Moving along to the right side of the spectrum, we find arbitration. Arbitration is a private process in which a third party neutral (the “arbitrator”) is empowered to decide the matter, with similar authority as a judge. A creation of contract between the parties, the arbitration process is very flexible. It can be binding or non-binding; formal or informal; and provide parties with elements of control they would not otherwise have in litigation, for example the choice of their arbitrator, taking into account his/her experience and expertise. A binding arbitration award is arguably more “final” than a court judgment in that the award is not appealable and may be vacated only under very narrow and limited circumstances. Arbitration may preferable to litigation where privacy, control and finality are important concerns.
In addition to the options above, there are hybrid processes, such as Med-Arb or Arb-Med. Like the name suggests, these processes involve a combination of two or more processes. Hybrids are built-in backup plans and add a further element of flexibility and control to a chosen process. Consider whether a hybrid process might be beneficial to you upon your determination of a primary process choice. For example, once you’ve decided to mediate, consider whether arbitration might be the next best option, if you are unable to reach resolution at mediation. If so, you may consider entering a Med-Arb agreement which sets out the parameters of your tailored dispute resolution path.
Litigation exists at the far right side of the spectrum. This is the default process and one in which too many disputants find themselves for lack of complete understanding of the spectrum of options.

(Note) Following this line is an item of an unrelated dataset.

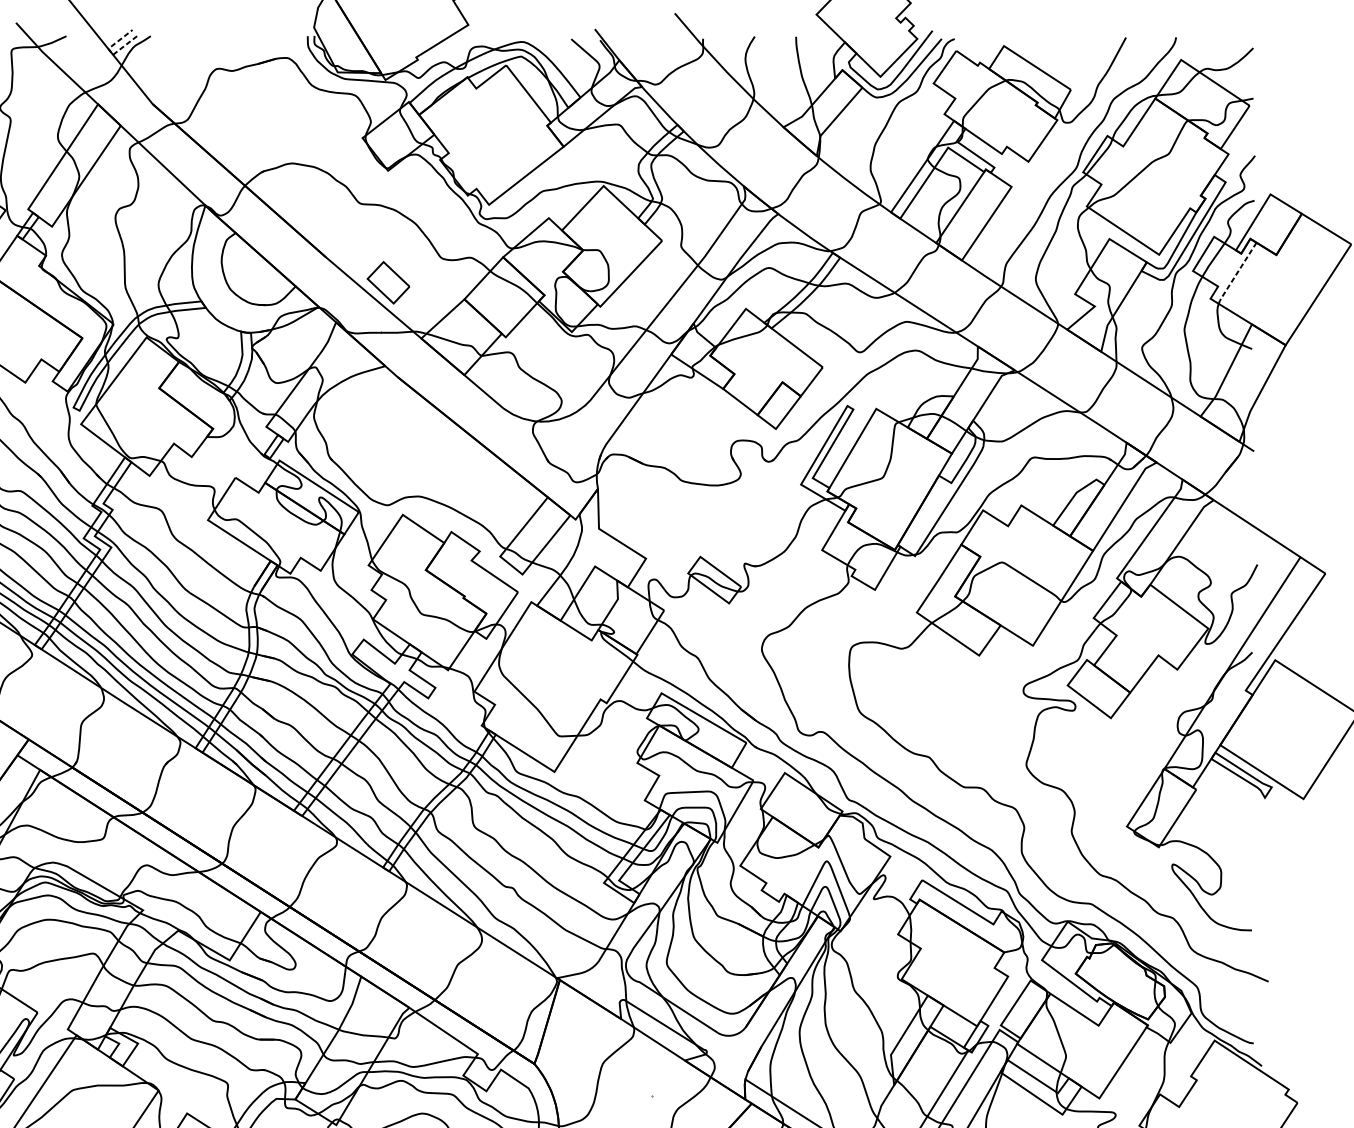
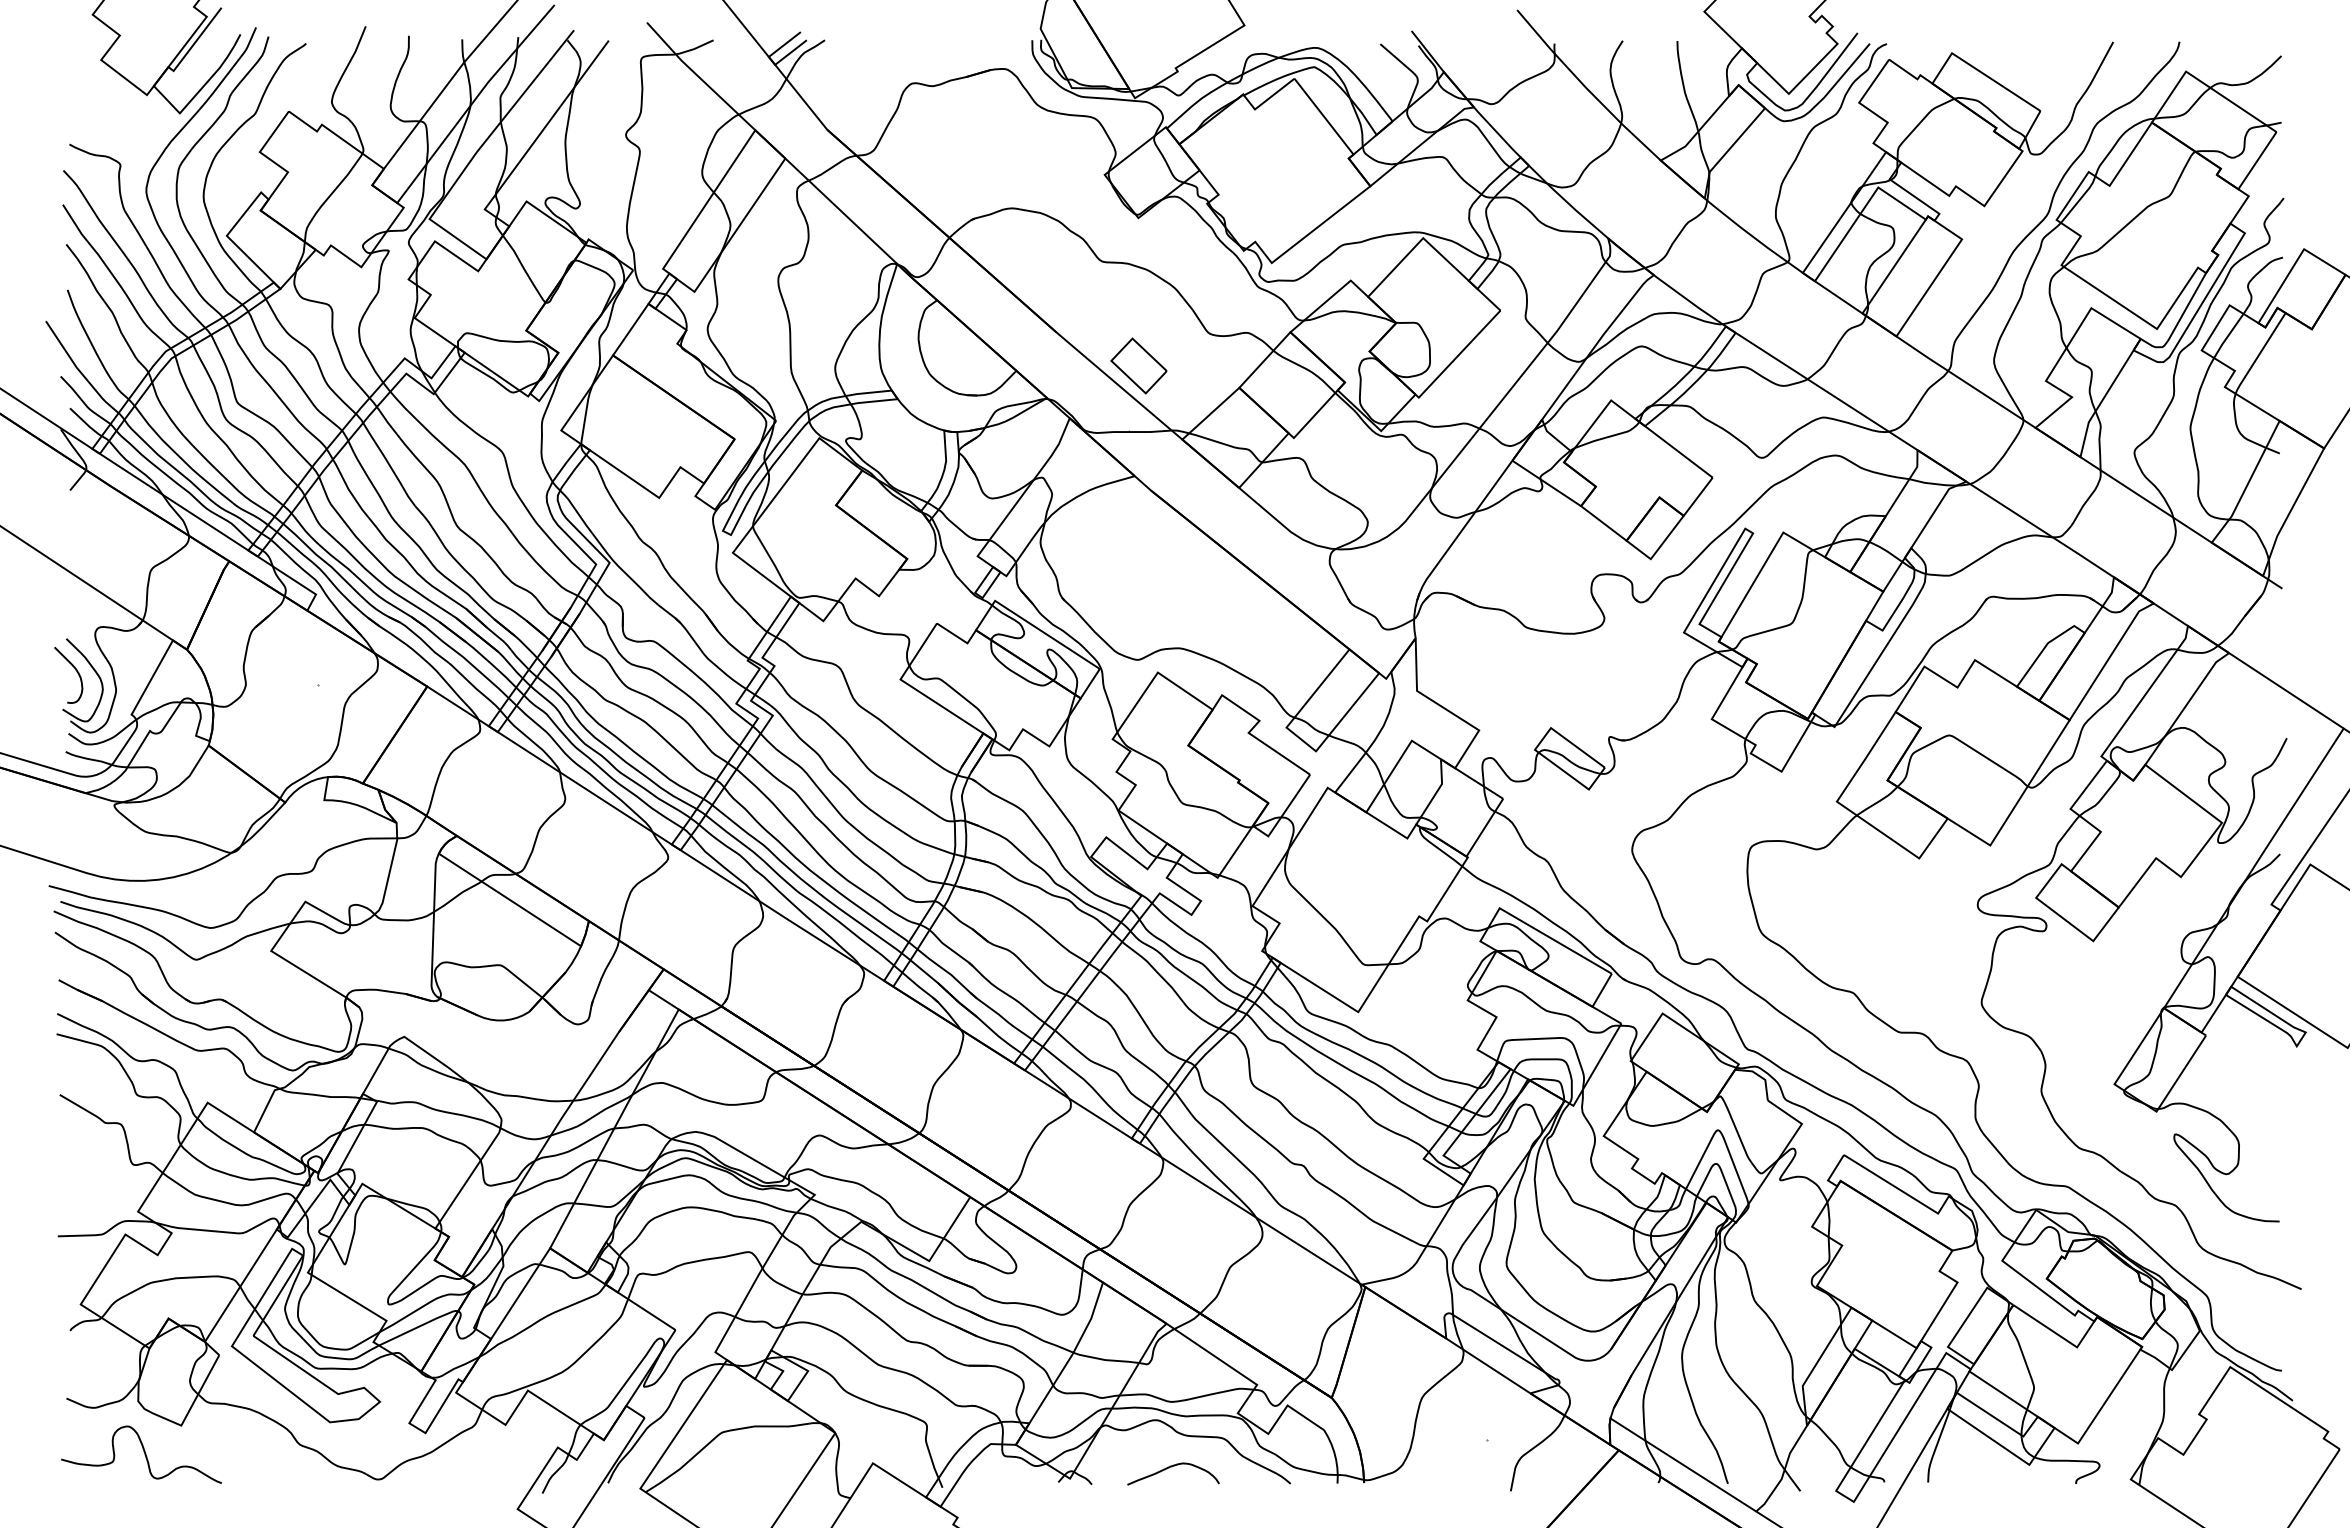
line: (110, 51) -> (771, 60), dashed -> solid
line: (1236, 274) -> (2259, 354), dashed -> solid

Litigation is a public process in which a neutral trier of fact (the “judge”) decides the matter. It is adversarial, formulaic, and expensive, and as such it is a good process “of last resort”. It is also a necessary process in many circumstances and parties should not be fearful of engaging in litigation under the right circumstances. Notwithstanding, litigation is generally best utilized when it is combined with other process options like mediation and/or negotiation.
The Kitchen Sink
This process option exists across the entire spectrum and utilizes the different processes, as required. This option is arguably the most flexible and invites the strategic tailoring of processes to a particular conflict and the separate issues underlying the whole. The kitchen sink recognizes the use of different options for different issues in a case or at different stages of a proceeding. For example, parties may decide to mediate a custody dispute, arbitrate property division, and litigate support. Navigating the kitchen sink ought to be directed by competent counsel and led by well-reasoned strategy.
There is no one-size-fits-all approach to handling your separation. In fact, there is a myriad of ways to bring your family conflict to conclusion. As a first step to your separation and/or divorce, make sure you give due consideration to your process options in order to ensure you are on the best possible course towards resolution.